*Goal of the exercise*
Pictures aside, can you reproduce the records word for word?
:: Given entries ::
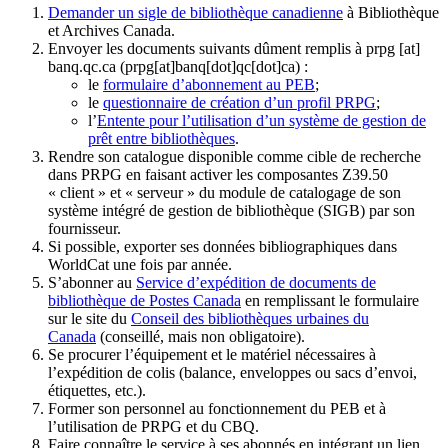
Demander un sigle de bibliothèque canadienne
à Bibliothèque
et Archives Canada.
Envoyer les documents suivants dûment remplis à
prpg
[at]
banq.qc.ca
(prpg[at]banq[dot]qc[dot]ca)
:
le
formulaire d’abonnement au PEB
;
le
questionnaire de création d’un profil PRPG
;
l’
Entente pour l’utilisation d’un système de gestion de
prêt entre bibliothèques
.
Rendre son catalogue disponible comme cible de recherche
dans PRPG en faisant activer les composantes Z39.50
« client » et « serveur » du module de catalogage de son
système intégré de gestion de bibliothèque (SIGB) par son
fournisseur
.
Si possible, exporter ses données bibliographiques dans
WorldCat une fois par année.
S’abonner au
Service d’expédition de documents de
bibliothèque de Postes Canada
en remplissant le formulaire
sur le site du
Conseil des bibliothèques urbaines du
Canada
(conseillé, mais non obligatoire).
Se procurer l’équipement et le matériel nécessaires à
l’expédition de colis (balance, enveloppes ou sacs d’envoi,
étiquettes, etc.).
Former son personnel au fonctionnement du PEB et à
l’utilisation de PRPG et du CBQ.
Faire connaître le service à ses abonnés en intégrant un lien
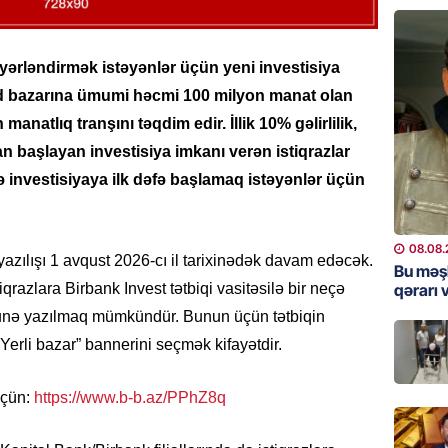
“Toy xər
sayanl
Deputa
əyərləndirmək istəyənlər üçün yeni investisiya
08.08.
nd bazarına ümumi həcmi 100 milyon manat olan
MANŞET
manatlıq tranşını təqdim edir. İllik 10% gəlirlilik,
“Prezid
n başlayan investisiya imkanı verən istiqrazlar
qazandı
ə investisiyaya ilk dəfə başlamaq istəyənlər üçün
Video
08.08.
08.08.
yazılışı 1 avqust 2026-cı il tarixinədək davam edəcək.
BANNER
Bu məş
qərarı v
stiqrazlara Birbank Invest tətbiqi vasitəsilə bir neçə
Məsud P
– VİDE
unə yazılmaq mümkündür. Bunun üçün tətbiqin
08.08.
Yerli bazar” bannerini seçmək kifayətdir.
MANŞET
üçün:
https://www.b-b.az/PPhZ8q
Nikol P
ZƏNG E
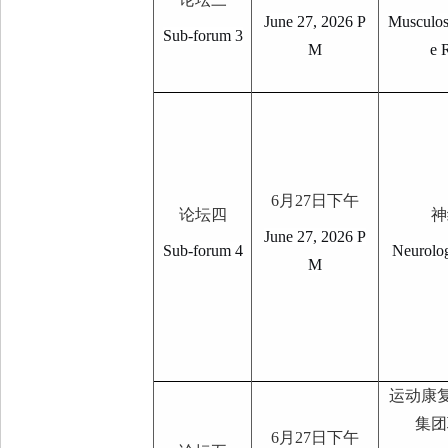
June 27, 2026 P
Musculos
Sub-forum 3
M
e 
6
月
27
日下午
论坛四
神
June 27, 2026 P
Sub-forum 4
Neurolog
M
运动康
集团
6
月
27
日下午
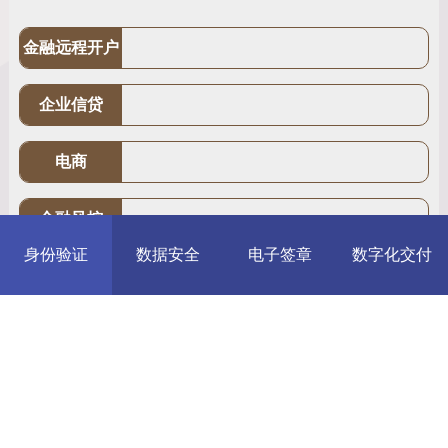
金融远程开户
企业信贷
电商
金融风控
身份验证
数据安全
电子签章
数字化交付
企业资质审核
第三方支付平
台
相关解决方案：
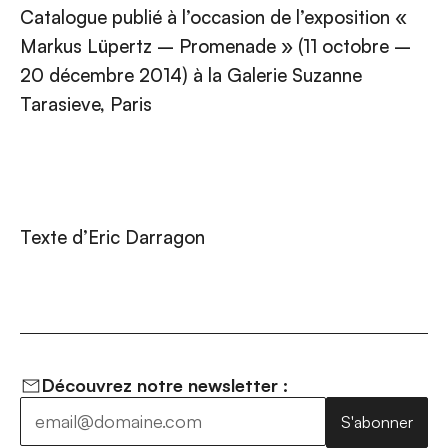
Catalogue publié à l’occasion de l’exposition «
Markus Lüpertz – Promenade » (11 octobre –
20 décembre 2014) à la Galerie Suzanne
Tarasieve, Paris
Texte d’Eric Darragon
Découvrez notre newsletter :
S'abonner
:::
*Answer*
Demander un sigle de bibliothèque canadienne
à Bibliothèque
et Archives Canada.
Envoyer les documents suivants dûment remplis à
prpg
[at]
banq.qc.ca
(prpg[at]banq[dot]qc[dot]ca)
:
le
formulaire d’abonnement au PEB
;
le
questionnaire de création d’un profil PRPG
;
l’
Entente pour l’utilisation d’un système de gestion de
prêt entre bibliothèques
.
Rendre son catalogue disponible comme cible de recherche
dans PRPG en faisant activer les composantes Z39.50
« client » et « serveur » du module de catalogage de son
système intégré de gestion de bibliothèque (SIGB) par son
fournisseur
.
Si possible, exporter ses données bibliographiques dans
WorldCat une fois par année.
S’abonner au
Service d’expédition de documents de
bibliothèque de Postes Canada
en remplissant le formulaire
sur le site du
Conseil des bibliothèques urbaines du
Canada
(conseillé, mais non obligatoire).
Se procurer l’équipement et le matériel nécessaires à
l’expédition de colis (balance, enveloppes ou sacs d’envoi,
étiquettes, etc.).
Former son personnel au fonctionnement du PEB et à
l’utilisation de PRPG et du CBQ.
Faire connaître le service à ses abonnés en intégrant un lien
“Toy xər
sayanl
Deputa
əyərləndirmək istəyənlər üçün yeni investisiya
08.08.
nd bazarına ümumi həcmi 100 milyon manat olan
MANŞET
manatlıq tranşını təqdim edir. İllik 10% gəlirlilik,
“Prezid
n başlayan investisiya imkanı verən istiqrazlar
qazandı
ə investisiyaya ilk dəfə başlamaq istəyənlər üçün
Video
08.08.
08.08.
yazılışı 1 avqust 2026-cı il tarixinədək davam edəcək.
BANNER
Bu məş
qərarı v
stiqrazlara Birbank Invest tətbiqi vasitəsilə bir neçə
Məsud P
– VİDE
unə yazılmaq mümkündür. Bunun üçün tətbiqin
08.08.
Yerli bazar” bannerini seçmək kifayətdir.
MANŞET
üçün:
https://www.b-b.az/PPhZ8q
Nikol P
ZƏNG E
June 27, 2026 P
Musculos
Sub-forum 3
M
e 
6
月
27
日下午
论坛四
神
June 27, 2026 P
Sub-forum 4
Neurolog
M
运动康
集团
6
月
27
日下午
金融远程开户
企业信贷
电商
金融风控
身份验证
数据安全
电子签章
数字化交付
企业资质审核
第三方支付平
台
相关解决方案：
Catalogue publié à l’occasion de l’exposition «
Markus Lüpertz – Promenade » (11 octobre –
20 décembre 2014) à la Galerie Suzanne
Tarasieve, Paris
Texte d’Eric Darragon
Découvrez notre newsletter :
S'abonner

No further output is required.